=== Begin Enclosure ===

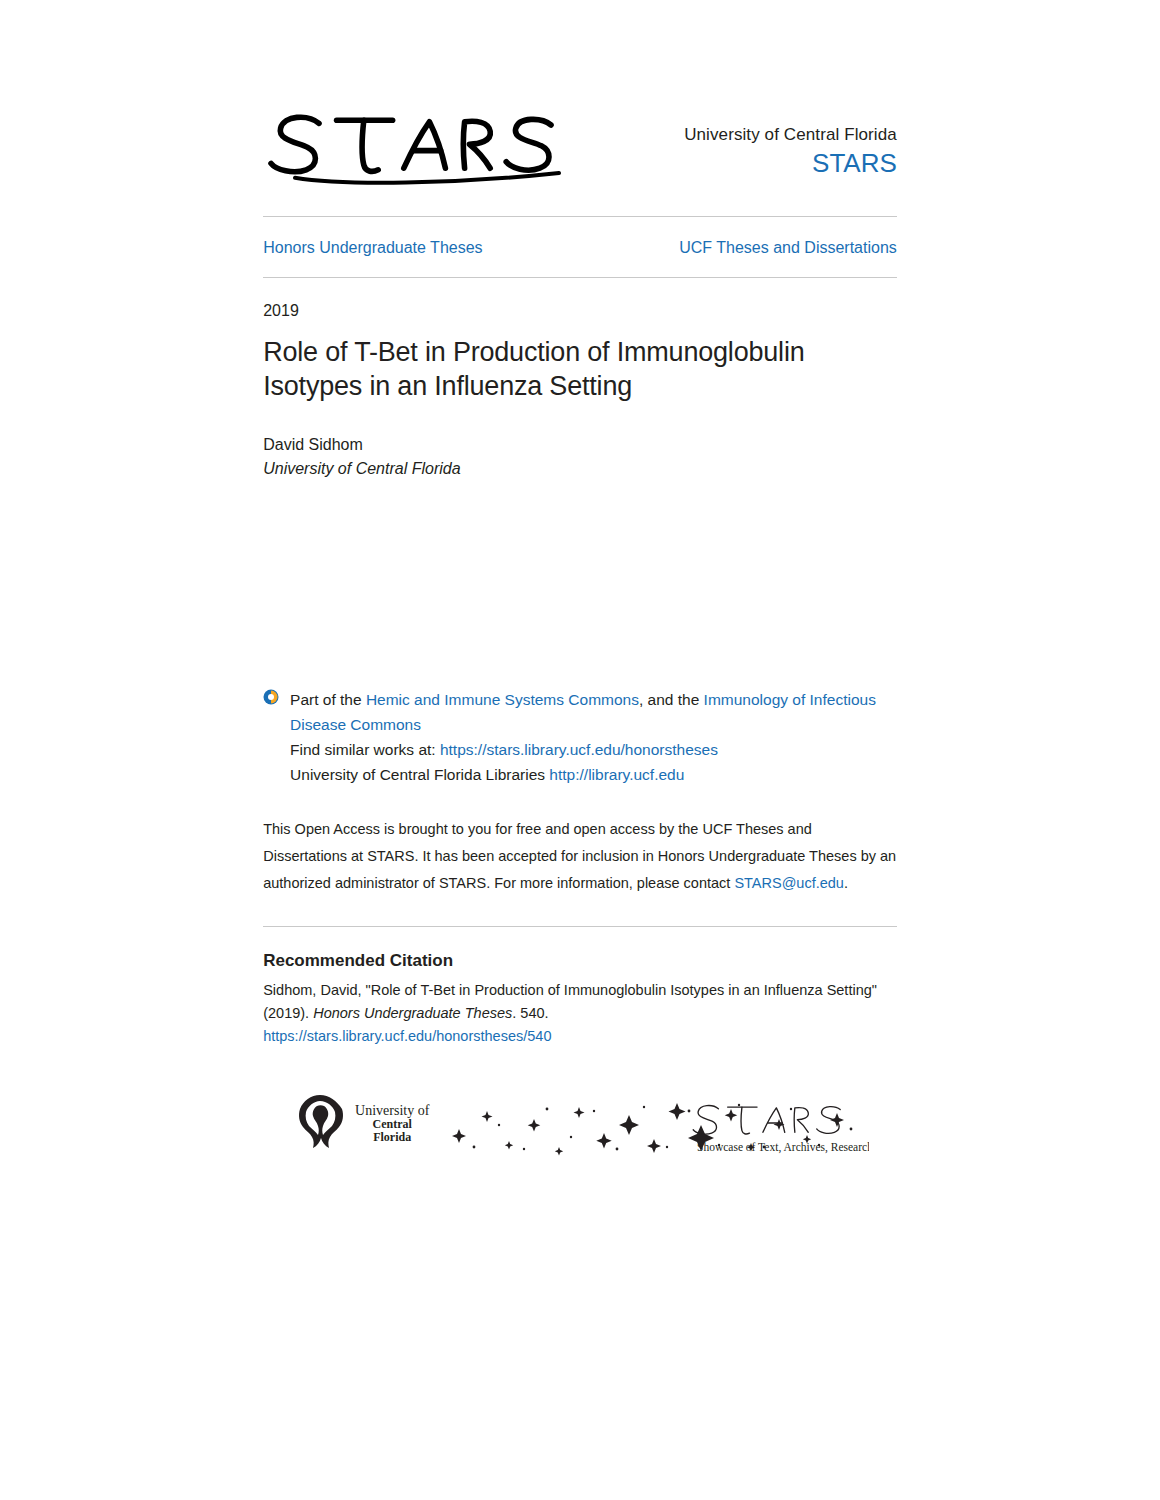University of Central Florida
STARS
Honors Undergraduate Theses
UCF Theses and Dissertations
2019
Role of T-Bet in Production of Immunoglobulin Isotypes in an Influenza Setting
David Sidhom
University of Central Florida
Part of the Hemic and Immune Systems Commons, and the Immunology of Infectious Disease Commons
Find similar works at: https://stars.library.ucf.edu/honorstheses
University of Central Florida Libraries http://library.ucf.edu
This Open Access is brought to you for free and open access by the UCF Theses and Dissertations at STARS. It has been accepted for inclusion in Honors Undergraduate Theses by an authorized administrator of STARS. For more information, please contact STARS@ucf.edu.
Recommended Citation
Sidhom, David, "Role of T-Bet in Production of Immunoglobulin Isotypes in an Influenza Setting" (2019). Honors Undergraduate Theses. 540.
https://stars.library.ucf.edu/honorstheses/540
University of
Central
Florida
Showcase of Text, Archives, Research & Scholarship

=== End Enclosure ===

What is required »
Every line of the listing must be reproduced exactly, though the pictures are to be left out.

Answer to this task »
University of Central Florida
STARS
Honors Undergraduate Theses
UCF Theses and Dissertations
2019
Role of T-Bet in Production of Immunoglobulin Isotypes in an Influenza Setting
David Sidhom
University of Central Florida
Part of the Hemic and Immune Systems Commons, and the Immunology of Infectious Disease Commons
Find similar works at: https://stars.library.ucf.edu/honorstheses
University of Central Florida Libraries http://library.ucf.edu
This Open Access is brought to you for free and open access by the UCF Theses and Dissertations at STARS. It has been accepted for inclusion in Honors Undergraduate Theses by an authorized administrator of STARS. For more information, please contact STARS@ucf.edu.
Recommended Citation
Sidhom, David, "Role of T-Bet in Production of Immunoglobulin Isotypes in an Influenza Setting" (2019). Honors Undergraduate Theses. 540.
https://stars.library.ucf.edu/honorstheses/540
University of
Central
Florida
Showcase of Text, Archives, Research & Scholarship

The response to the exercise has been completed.